In time, Atlantic partnered with Prince Lumber, based in New York City, to create Prince Window & Door, which now serves the NYC metro area and Northern New Jersey.
“Atlantic and Prince have consistently assisted our customers in achieving their goals,” said Harman. “Whether it is a new construction, remodel, or renovation, we strive to provide the proper product for each environment and lifestyle.”
With more than 30 years of collective experience, Atlantic and Prince have acquired a wide range of clientele, including homeowners, architects, builders, and interior designers. “Our role is to understand the needs of all of these categories of customer,” Harman said.
“Our approach is consultative; we never pressure to make a sale nor are we a commoditized environment that simply takes orders. We ask the appropriate questions for each project and help guide the decision maker to choose the most appropriate product.”
Up and coming residential architecture trends in the windows and doors realm, Harman explained, include larger expanses of glass and folding patio and panoramic doors that transition inside and outside spaces.“Expansive windows allow the greatest amount of natural light into the home, of course” he said. “But there are additional factors to consider. We always, for example, recommend with this design choice that the product be performance based one that will withstand the elements.”
Inside to outside door options include sprawling folding and sliding patio designs.
“Our products can cover openings that reach as far as 50 feet in width,” Harman added. “Architects and builders desire the creation of inside outside spaces, but they need to with stand the sometimes harsh elements present along the Jersey Shore,” and pointed out that it’s one thing to fall in love with trendy products like these in a catalog, another entirely to rely solely on that source when making such an important investment.
“We recommend that architects, builders, and homeowners experience the products in showrooms,” he advised, pointing to a newly expanded, contemporary showroom: Studio Fenster und Türen, where more than 150 guests attended a grand opening where they examined products, networked, and exchanged ideas.

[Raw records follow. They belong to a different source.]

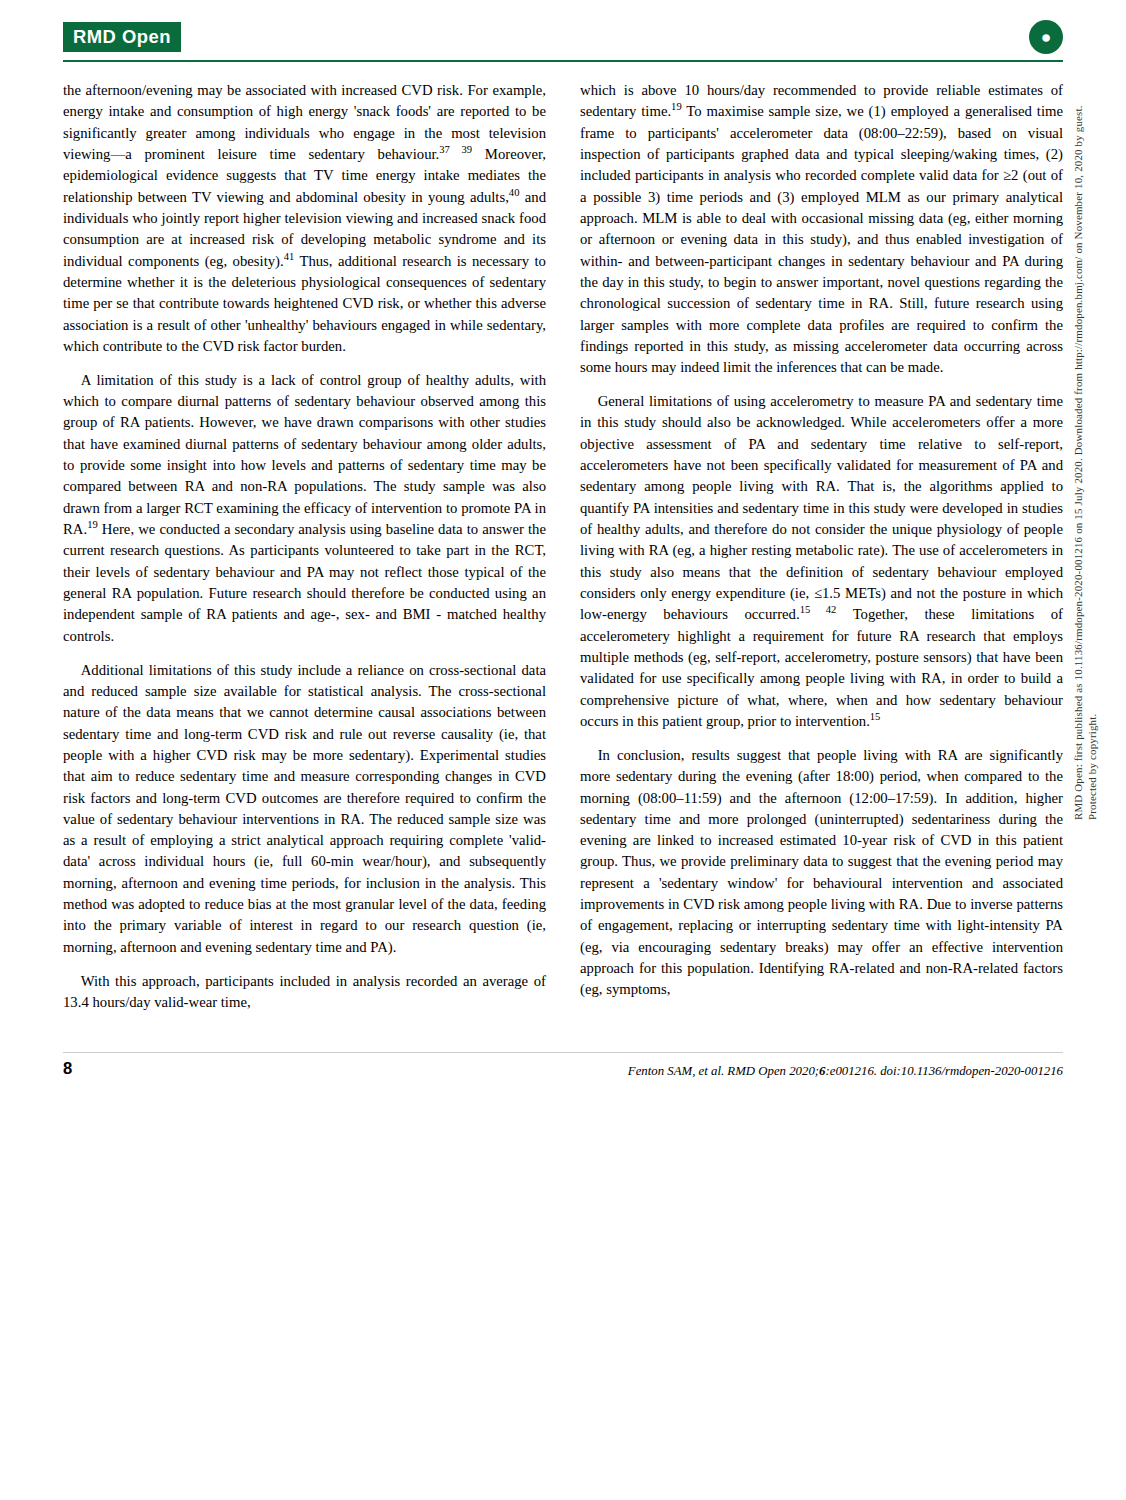RMD Open: first published as 10.1136/rmdopen-2020-001216 on 15 July 2020. Downloaded from http://rmdopen.bmj.com/ on November 10, 2020 by guest. Protected by copyright.
RMD Open
●
the afternoon/evening may be associated with increased CVD risk. For example, energy intake and consumption of high energy 'snack foods' are reported to be significantly greater among individuals who engage in the most television viewing—a prominent leisure time sedentary behaviour.37 39 Moreover, epidemiological evidence suggests that TV time energy intake mediates the relationship between TV viewing and abdominal obesity in young adults,40 and individuals who jointly report higher television viewing and increased snack food consumption are at increased risk of developing metabolic syndrome and its individual components (eg, obesity).41 Thus, additional research is necessary to determine whether it is the deleterious physiological consequences of sedentary time per se that contribute towards heightened CVD risk, or whether this adverse association is a result of other 'unhealthy' behaviours engaged in while sedentary, which contribute to the CVD risk factor burden.
A limitation of this study is a lack of control group of healthy adults, with which to compare diurnal patterns of sedentary behaviour observed among this group of RA patients. However, we have drawn comparisons with other studies that have examined diurnal patterns of sedentary behaviour among older adults, to provide some insight into how levels and patterns of sedentary time may be compared between RA and non-RA populations. The study sample was also drawn from a larger RCT examining the efficacy of intervention to promote PA in RA.19 Here, we conducted a secondary analysis using baseline data to answer the current research questions. As participants volunteered to take part in the RCT, their levels of sedentary behaviour and PA may not reflect those typical of the general RA population. Future research should therefore be conducted using an independent sample of RA patients and age-, sex- and BMI - matched healthy controls.
Additional limitations of this study include a reliance on cross-sectional data and reduced sample size available for statistical analysis. The cross-sectional nature of the data means that we cannot determine causal associations between sedentary time and long-term CVD risk and rule out reverse causality (ie, that people with a higher CVD risk may be more sedentary). Experimental studies that aim to reduce sedentary time and measure corresponding changes in CVD risk factors and long-term CVD outcomes are therefore required to confirm the value of sedentary behaviour interventions in RA. The reduced sample size was as a result of employing a strict analytical approach requiring complete 'valid-data' across individual hours (ie, full 60-min wear/hour), and subsequently morning, afternoon and evening time periods, for inclusion in the analysis. This method was adopted to reduce bias at the most granular level of the data, feeding into the primary variable of interest in regard to our research question (ie, morning, afternoon and evening sedentary time and PA).
With this approach, participants included in analysis recorded an average of 13.4 hours/day valid-wear time,
which is above 10 hours/day recommended to provide reliable estimates of sedentary time.19 To maximise sample size, we (1) employed a generalised time frame to participants' accelerometer data (08:00–22:59), based on visual inspection of participants graphed data and typical sleeping/waking times, (2) included participants in analysis who recorded complete valid data for ≥2 (out of a possible 3) time periods and (3) employed MLM as our primary analytical approach. MLM is able to deal with occasional missing data (eg, either morning or afternoon or evening data in this study), and thus enabled investigation of within- and between-participant changes in sedentary behaviour and PA during the day in this study, to begin to answer important, novel questions regarding the chronological succession of sedentary time in RA. Still, future research using larger samples with more complete data profiles are required to confirm the findings reported in this study, as missing accelerometer data occurring across some hours may indeed limit the inferences that can be made.
General limitations of using accelerometry to measure PA and sedentary time in this study should also be acknowledged. While accelerometers offer a more objective assessment of PA and sedentary time relative to self-report, accelerometers have not been specifically validated for measurement of PA and sedentary among people living with RA. That is, the algorithms applied to quantify PA intensities and sedentary time in this study were developed in studies of healthy adults, and therefore do not consider the unique physiology of people living with RA (eg, a higher resting metabolic rate). The use of accelerometers in this study also means that the definition of sedentary behaviour employed considers only energy expenditure (ie, ≤1.5 METs) and not the posture in which low-energy behaviours occurred.15 42 Together, these limitations of accelerometery highlight a requirement for future RA research that employs multiple methods (eg, self-report, accelerometry, posture sensors) that have been validated for use specifically among people living with RA, in order to build a comprehensive picture of what, where, when and how sedentary behaviour occurs in this patient group, prior to intervention.15
In conclusion, results suggest that people living with RA are significantly more sedentary during the evening (after 18:00) period, when compared to the morning (08:00–11:59) and the afternoon (12:00–17:59). In addition, higher sedentary time and more prolonged (uninterrupted) sedentariness during the evening are linked to increased estimated 10-year risk of CVD in this patient group. Thus, we provide preliminary data to suggest that the evening period may represent a 'sedentary window' for behavioural intervention and associated improvements in CVD risk among people living with RA. Due to inverse patterns of engagement, replacing or interrupting sedentary time with light-intensity PA (eg, via encouraging sedentary breaks) may offer an effective intervention approach for this population. Identifying RA-related and non-RA-related factors (eg, symptoms,
8
Fenton SAM, et al. RMD Open 2020;6:e001216. doi:10.1136/rmdopen-2020-001216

This particular expansion of Atlantic Architectural Millwork added an additional 1,500 square feet to the showroom, while the building just east of it showcases modern, European building products from makers like Harman Fensterbau, Dana Doors, Pirnar Doors, Summit Automation, and Trespa in many instances items that cannot be seen anywhere else in the U.S. while the current Atlantic showroom features more traditional styles and projects.
Atlantic and Prince have been ranked the leading Marvin Windows and Doors Residential Dealer in New Jersey since 2010, and wouldn’t, according to Harman, have it any other way.
“We have carried Marvin Windows and Doors since inception,” he said. “They both offer traditional design, long lasting quality, and outstanding performance, and they’re a staple among discerning homeowners, custom home builders and architects along the Jersey Shore.”
Members of the New Jersey AIA whose mission it is to help architects serve the public’s needs and which builds awareness of the role of architects and architecture in American society as well as members of the Asbury Park Urban Enterprise Zone (which, among other benefits offers clients the ability to save 3.3% sales tax) Atlantic and Prince serve the local architect/builder community in a variety of ways.
“We try to offer the latest product updates, samples for client review, and timely response for technical data, as well as regular AIA Continued Education Seminars in the architect’s office or in our facility,” said Harman. “The kind of support we give is not typically found at the lumberyard. We spend the time with the builder, their client, and the architect to select final product details and options. We are there from the inception to delivery.”
So, where do the two businesses go from here? According to Harman, the goal is to grow market share in current trading areas while expanding into others where they can offer the level of support their current customers are accustomed to. “We will also continue to promote European high performance products for the most discerning customers…people who are concerned about quality, efficiency, and individualism.”